トップ国内防衛画期的な日本の「反撃能力」 外交評論家 加藤成一【持論創論】

画期的な日本の「反撃能力」 外交評論家 加藤成一【持論創論】

外交評論家 加藤 成一
外交評論家 加藤 成一

 2022年2月から続くロシアによるウクライナ侵略、中国の核を含む大軍拡、「台湾有事」や「尖閣有事」の危険性、北朝鮮の核ミサイル開発など、安全保障環境の急変により、岸田内閣は22年12月16日、新たな国家安全保障戦略などを定めた「安全保障3文書」を閣議決定し、敵領土内のミサイル発射拠点などを破壊する「反撃能力」の保有を決めた。

 「反撃能力」の保有は憲法9条や専守防衛を理由に長年タブー視されてきたが、保有により日本は大きな抑止力を手にした。戦後日本の安全保障上画期的である。すでに1956年当時の鳩山一郎首相が「座して自滅を待つべしというのは憲法9条の趣旨ではない」と答弁し保有を合憲としている。

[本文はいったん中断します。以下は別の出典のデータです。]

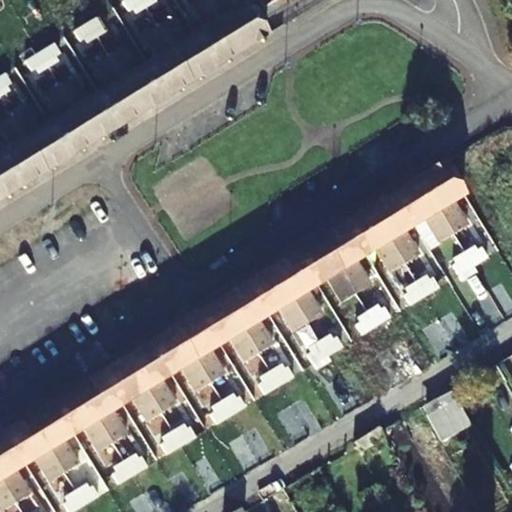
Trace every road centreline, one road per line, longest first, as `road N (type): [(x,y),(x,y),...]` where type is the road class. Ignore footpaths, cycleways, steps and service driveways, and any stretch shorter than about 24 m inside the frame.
road 1 (residential): [(0,410),(511,97)]
road 2 (residential): [(458,47),(391,6),(359,3),(0,222)]
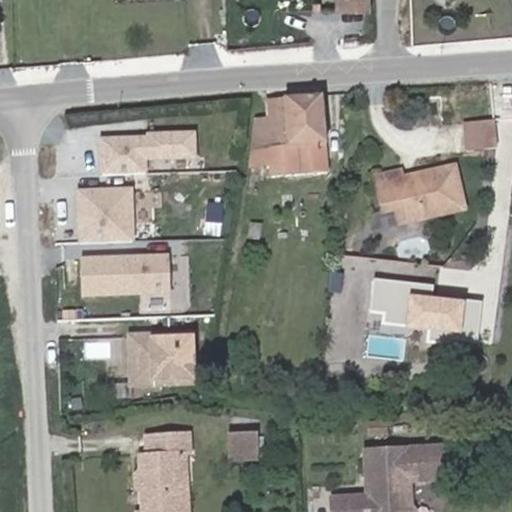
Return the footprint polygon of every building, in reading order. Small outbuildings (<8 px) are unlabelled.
[(335,0),(336,17),(363,16),(362,0),(335,0)] [(264,172),(318,164),(306,87),(253,94),(255,107),(263,163),(264,172)] [(249,165),(263,163),(255,107),(242,108),(249,165)] [(483,110),(452,111),(453,139),(485,138),(483,110)] [(147,135),(99,136),(100,175),(149,173),(149,161),(197,160),(196,130),(148,132),(147,135)] [(388,158),(370,160),(371,163),(361,164),(367,197),(380,195),(382,210),(449,197),(441,155),(389,165),(388,158)] [(134,187),(76,189),(78,245),(135,242),(134,187)] [(170,254),(82,256),(84,296),(173,295),(170,254)] [(192,375),(189,327),(129,331),(132,379),(192,375)] [(189,511),(189,508),(181,509),(180,454),(189,454),(192,454),(191,434),(150,436),(152,451),(144,453),(145,472),(140,472),(141,484),(144,484),(146,510),(140,510),(139,511),(189,511)] [(231,440),(233,460),(262,457),(260,437),(231,440)] [(407,502),(405,484),(397,485),(396,476),(404,475),(438,473),(434,441),(360,446),(362,477),(370,476),(372,486),(362,487),(363,491),(324,495),(325,511),(412,511),(411,504),(407,502)]
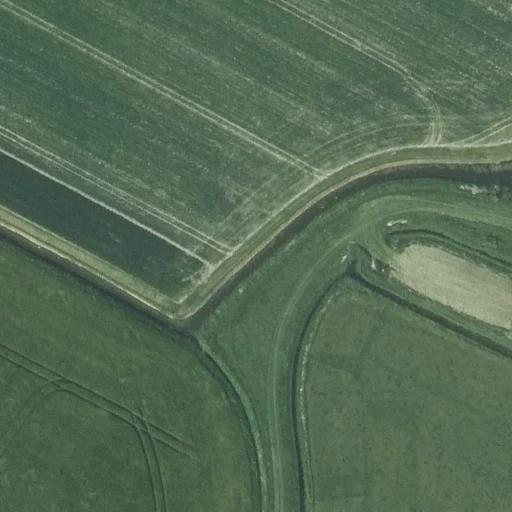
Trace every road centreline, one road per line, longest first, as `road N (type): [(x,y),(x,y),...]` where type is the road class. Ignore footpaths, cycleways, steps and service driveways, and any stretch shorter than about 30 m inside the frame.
road 1 (track): [(511,220),(398,210),(314,261),(270,348),(275,511)]
road 2 (track): [(344,236),(511,316)]
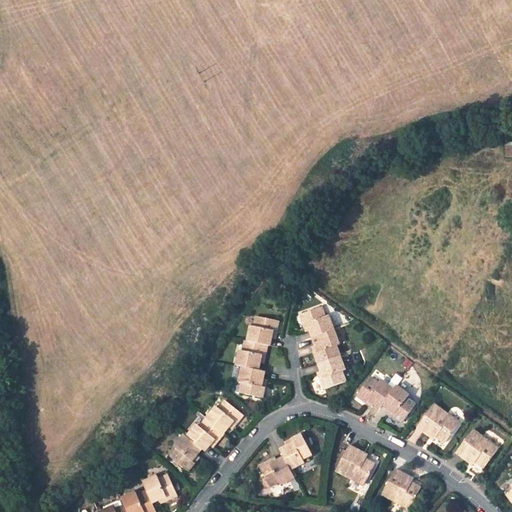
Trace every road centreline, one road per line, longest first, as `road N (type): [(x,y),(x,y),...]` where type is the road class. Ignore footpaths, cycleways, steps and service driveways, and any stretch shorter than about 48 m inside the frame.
road 1 (residential): [(487,511),(409,453),(355,425),(300,410)]
road 2 (residential): [(300,410),(252,440),(197,511)]
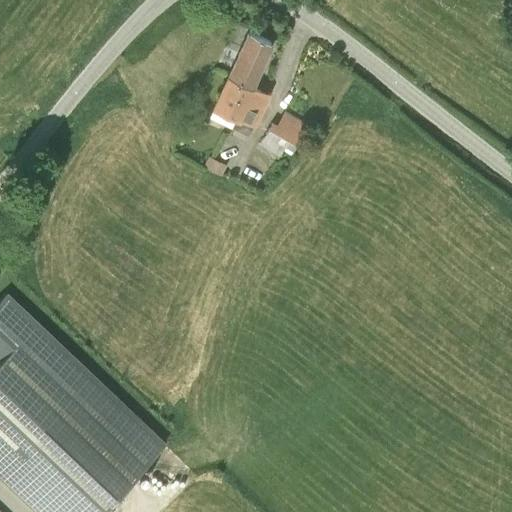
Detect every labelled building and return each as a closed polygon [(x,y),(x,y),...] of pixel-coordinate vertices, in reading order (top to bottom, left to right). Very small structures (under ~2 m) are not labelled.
[(249,29),(229,74),(249,84),(270,39),(249,29)] [(249,84),(229,74),(214,107),(232,115),(236,117),(253,124),(255,125),(270,93),(253,85),(249,84)] [(261,139),(258,144),(279,156),(284,148),(291,153),(297,144),(308,127),(284,112),(276,125),(272,122),(261,139)] [(253,124),(236,117),(231,127),(249,134),(253,124)] [(204,166),(222,176),(228,164),(210,155),(204,166)] [(0,471),(42,511),(99,511),(164,444),(4,293),(0,297),(0,356),(1,357),(0,357),(0,471)]
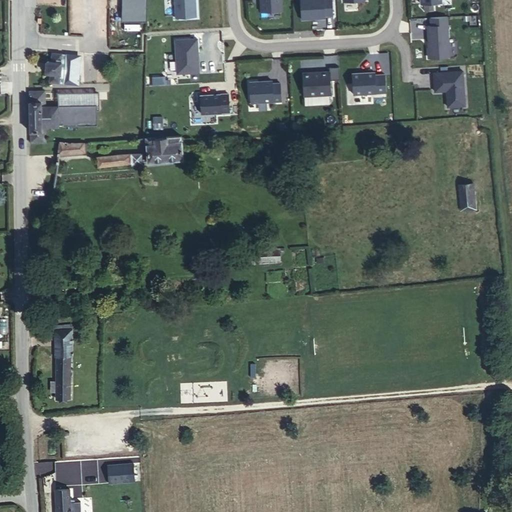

保有は国連憲章51条の自衛権の範囲に含まれるから、専守防衛の逸脱ではなく、憲法9条に違反しないことは明白である。違反するとの最高裁判例もない。

 中国は台湾有事の際に米軍の介入を阻止するため、核搭載可能な中距離弾道ミサイルや巡航ミサイルを多数保有し、在日米軍基地やグアムの米軍基地を標的にしている。さらに「空母キラー」と称される対艦弾道ミサイルなども多数保有し、極超音速兵器など迎撃困難なミサイルによる攻撃体制を構築している。ロシアや北朝鮮も核搭載可能な極超音速兵器等を開発し配備している。このような周辺国のミサイル攻撃体制から日本を守るためには「反撃能力」の保有が不可欠となった。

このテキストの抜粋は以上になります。